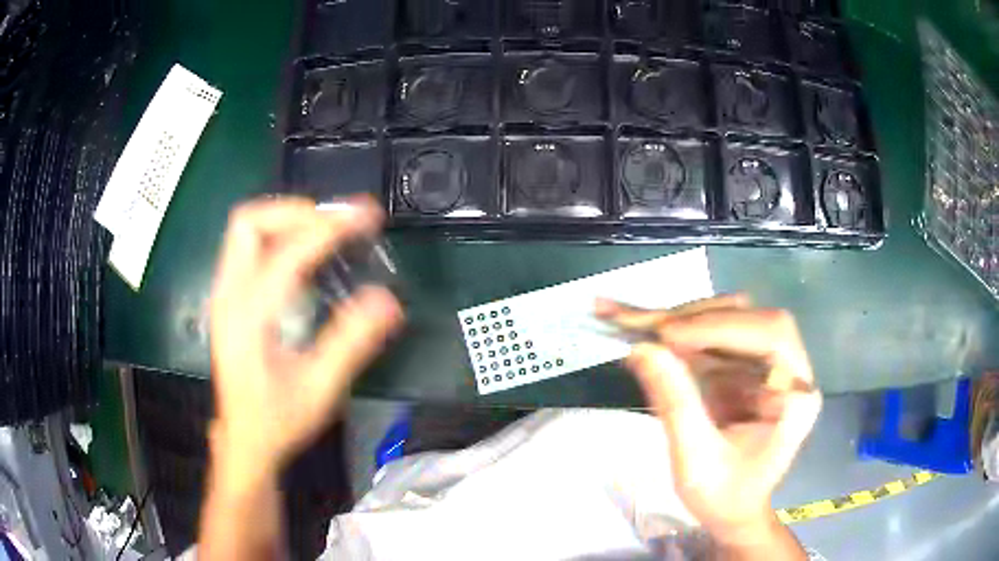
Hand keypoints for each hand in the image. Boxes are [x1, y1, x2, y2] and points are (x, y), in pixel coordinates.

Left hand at [209, 196, 402, 476]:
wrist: (245, 439)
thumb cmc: (279, 419)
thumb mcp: (319, 388)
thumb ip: (351, 342)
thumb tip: (387, 298)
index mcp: (248, 317)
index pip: (287, 253)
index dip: (330, 228)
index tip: (366, 216)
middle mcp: (228, 296)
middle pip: (250, 222)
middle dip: (296, 212)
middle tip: (337, 224)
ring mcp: (223, 294)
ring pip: (245, 228)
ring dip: (285, 219)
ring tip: (325, 231)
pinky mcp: (228, 298)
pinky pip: (247, 245)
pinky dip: (277, 234)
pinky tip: (303, 253)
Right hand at [596, 295, 820, 546]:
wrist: (734, 512)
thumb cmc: (724, 497)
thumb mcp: (696, 462)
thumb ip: (675, 404)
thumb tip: (642, 348)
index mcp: (795, 396)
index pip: (771, 334)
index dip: (721, 326)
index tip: (667, 335)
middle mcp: (790, 368)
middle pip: (748, 316)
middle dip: (693, 319)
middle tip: (638, 324)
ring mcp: (767, 363)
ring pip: (728, 318)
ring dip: (681, 321)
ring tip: (634, 323)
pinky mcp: (745, 366)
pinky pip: (713, 335)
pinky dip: (678, 333)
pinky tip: (646, 329)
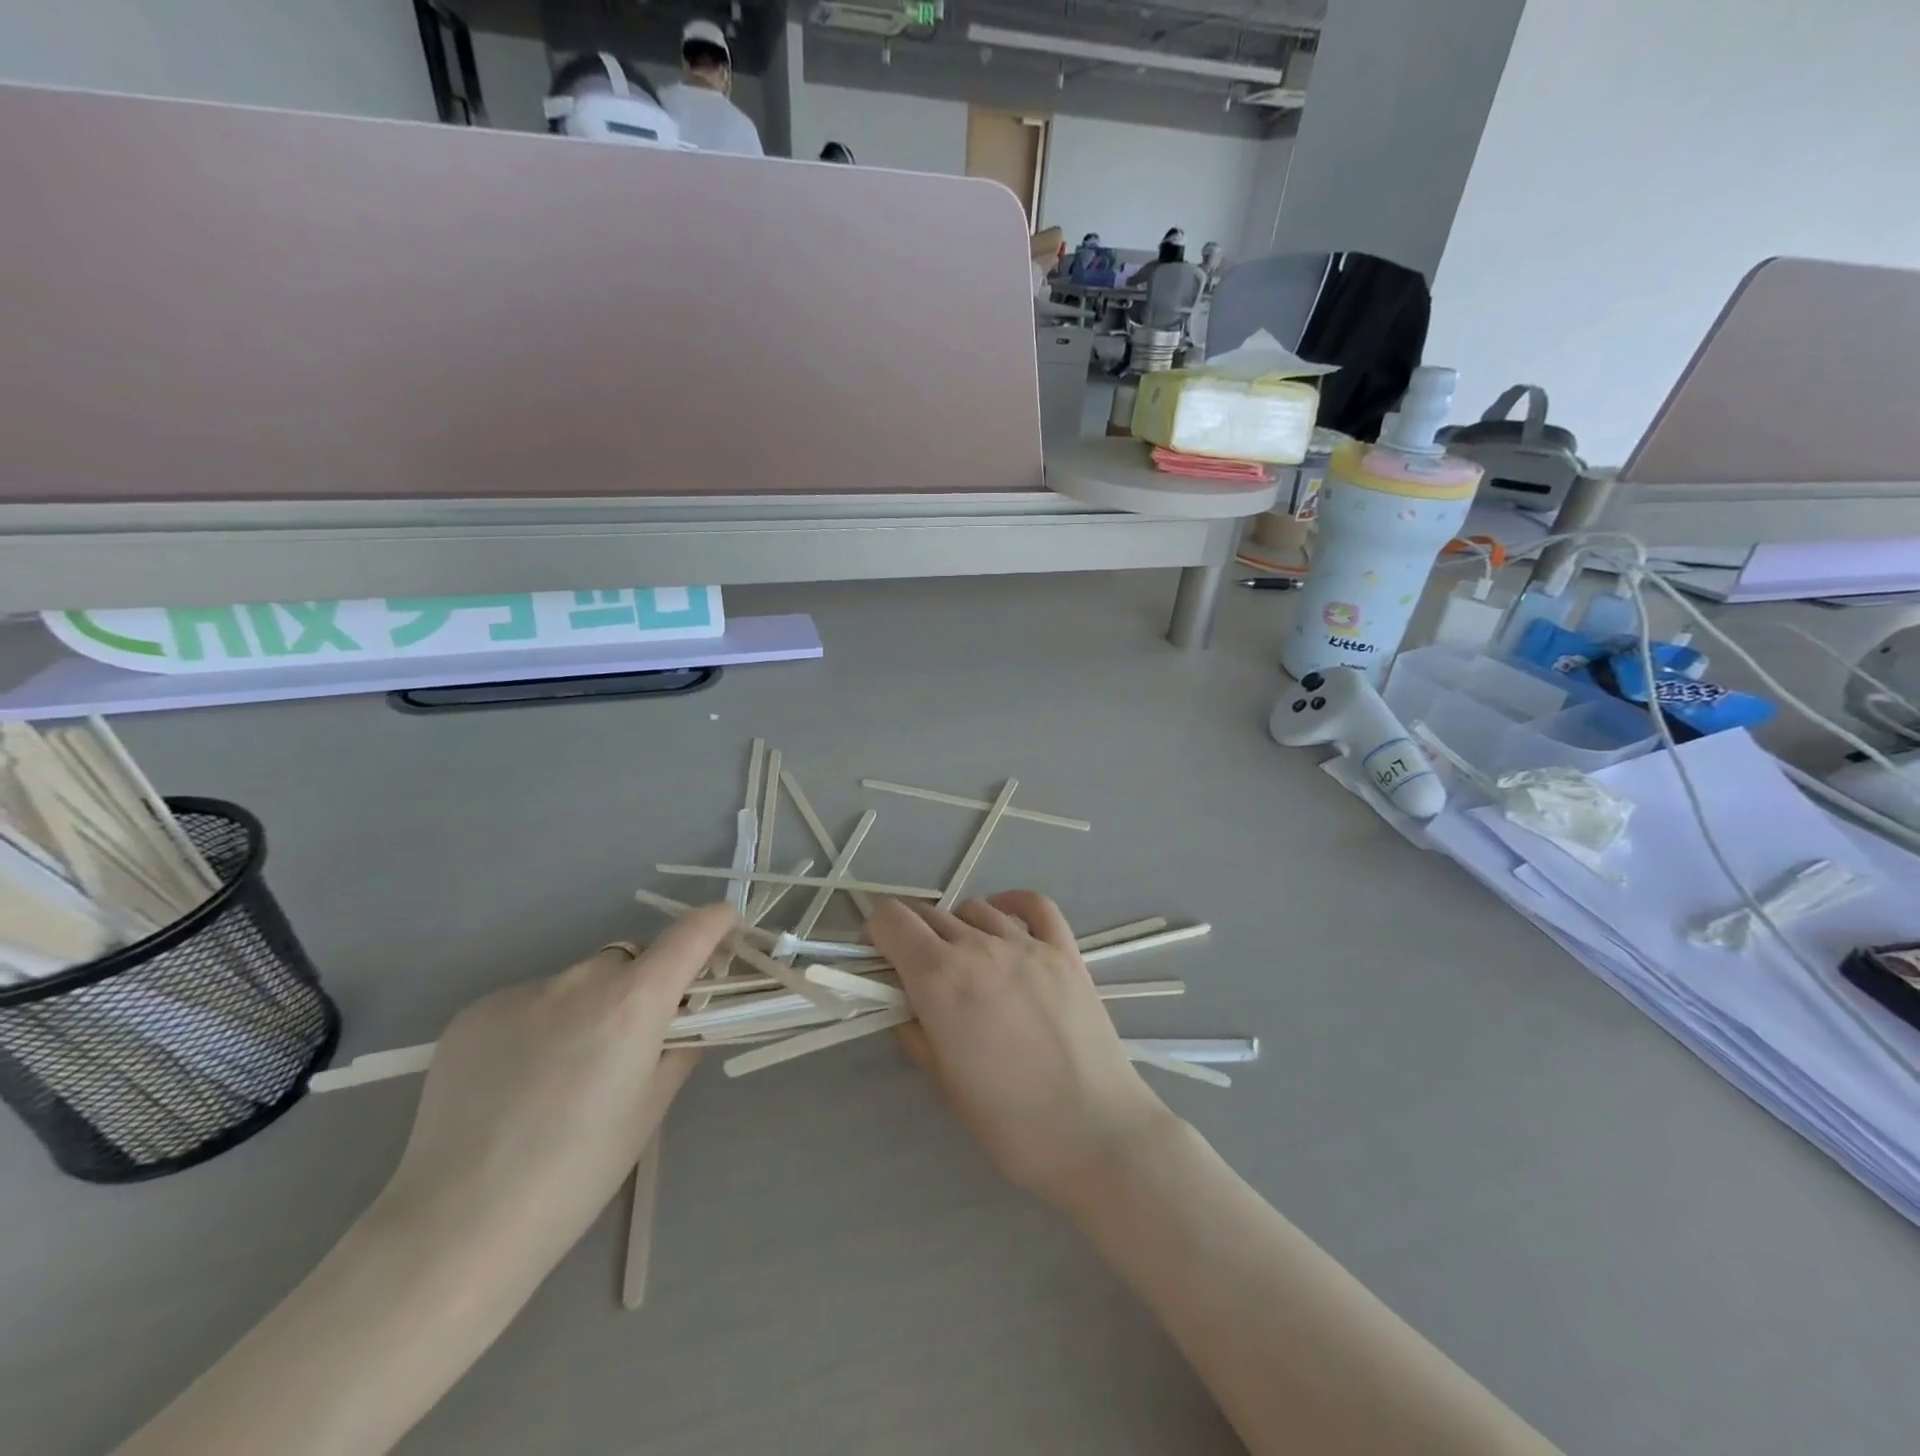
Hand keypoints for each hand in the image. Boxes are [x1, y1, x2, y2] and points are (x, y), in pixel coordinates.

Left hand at [375, 904, 734, 1285]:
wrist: (458, 1226)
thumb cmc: (578, 1173)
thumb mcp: (650, 1108)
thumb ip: (678, 1047)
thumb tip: (684, 1021)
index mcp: (632, 1003)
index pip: (688, 934)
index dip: (713, 924)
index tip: (724, 927)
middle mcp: (579, 981)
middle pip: (628, 961)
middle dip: (641, 985)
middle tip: (631, 1040)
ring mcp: (521, 993)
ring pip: (576, 982)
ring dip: (587, 1006)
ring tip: (562, 1072)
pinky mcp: (474, 1013)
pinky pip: (528, 1003)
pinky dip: (538, 1025)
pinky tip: (517, 1081)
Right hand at [868, 892, 1177, 1211]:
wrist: (1096, 1134)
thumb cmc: (1011, 1123)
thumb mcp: (945, 1084)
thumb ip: (917, 1032)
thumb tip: (907, 1006)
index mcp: (940, 978)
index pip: (892, 920)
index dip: (876, 934)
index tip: (878, 960)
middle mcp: (979, 947)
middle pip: (929, 913)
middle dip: (911, 934)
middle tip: (916, 971)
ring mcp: (1027, 944)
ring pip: (975, 908)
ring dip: (957, 926)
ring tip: (964, 960)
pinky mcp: (1066, 951)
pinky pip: (1035, 905)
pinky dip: (1012, 904)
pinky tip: (1005, 920)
--------------------------------------------------
- [Work order] Reproduce the listing verbatim, and keep the pictures out of the copy.

- [Result for this exercise]
Hand keypoints for each hand in the image. Boxes are [x1, y1, x2, y2] and points are (x, y), in pixel coordinates.

Left hand at [209, 196, 402, 476]:
wrist: (245, 439)
thumb cmc: (279, 419)
thumb mcp: (319, 388)
thumb ip: (351, 342)
thumb tip: (387, 298)
index mcp: (248, 317)
index pip: (287, 253)
index dip: (330, 228)
index tip: (366, 216)
middle mcp: (228, 296)
middle pip: (250, 222)
middle dip: (296, 212)
middle tip: (337, 224)
ring mcp: (223, 294)
ring pip: (245, 228)
ring dip: (285, 219)
ring tip: (325, 231)
pinky mcp: (228, 298)
pinky pip: (247, 245)
pinky dip: (277, 234)
pinky tip: (303, 253)
Right hand at [596, 295, 820, 546]:
wrist: (734, 512)
thumb cmc: (724, 497)
thumb mcp: (696, 462)
thumb ip: (675, 404)
thumb tip: (642, 348)
index mcp: (795, 396)
index pip: (771, 334)
index dip: (721, 326)
index tip: (667, 335)
middle mcp: (790, 368)
middle pip: (748, 316)
middle dip: (693, 319)
middle tip: (638, 324)
ring mcp: (767, 363)
ring pip: (728, 318)
ring dip: (681, 321)
ring tip: (634, 323)
pinky mcp: (745, 366)
pinky pip: (713, 335)
pinky dip: (678, 333)
pinky tip: (646, 329)
Hand keypoints for each hand in the image. Boxes are [x1, y1, x2, y2] and points are (x, y), in pixel coordinates.

Left hand at [375, 904, 734, 1285]:
wrist: (458, 1226)
thumb cmc: (578, 1173)
thumb mcp: (650, 1108)
thumb ip: (678, 1047)
thumb tip: (684, 1021)
index mcp: (632, 1003)
index pip: (688, 934)
index dip: (713, 924)
index tip: (724, 927)
middle mcp: (579, 981)
middle pip: (628, 961)
middle dip: (641, 985)
middle tip: (631, 1040)
ring mcp: (521, 993)
ring pip: (576, 982)
ring dip: (587, 1006)
ring tip: (562, 1072)
pinky mcp: (474, 1013)
pinky pip: (528, 1003)
pinky dip: (538, 1025)
pinky tip: (517, 1081)
Right hand at [868, 892, 1177, 1211]:
wrist: (1096, 1134)
thumb cmc: (1011, 1123)
thumb mcp: (945, 1084)
thumb ip: (917, 1032)
thumb tip: (907, 1006)
index mcp: (940, 978)
index pip: (892, 920)
index dip: (876, 934)
index tip: (878, 960)
middle mcp: (979, 947)
middle pip: (929, 913)
middle dip: (911, 934)
middle tip: (916, 971)
ring mcp: (1027, 944)
ring pip: (975, 908)
ring dip: (957, 926)
ring tip: (964, 960)
pinky mcp: (1066, 951)
pinky pip: (1035, 905)
pinky dip: (1012, 904)
pinky tip: (1005, 920)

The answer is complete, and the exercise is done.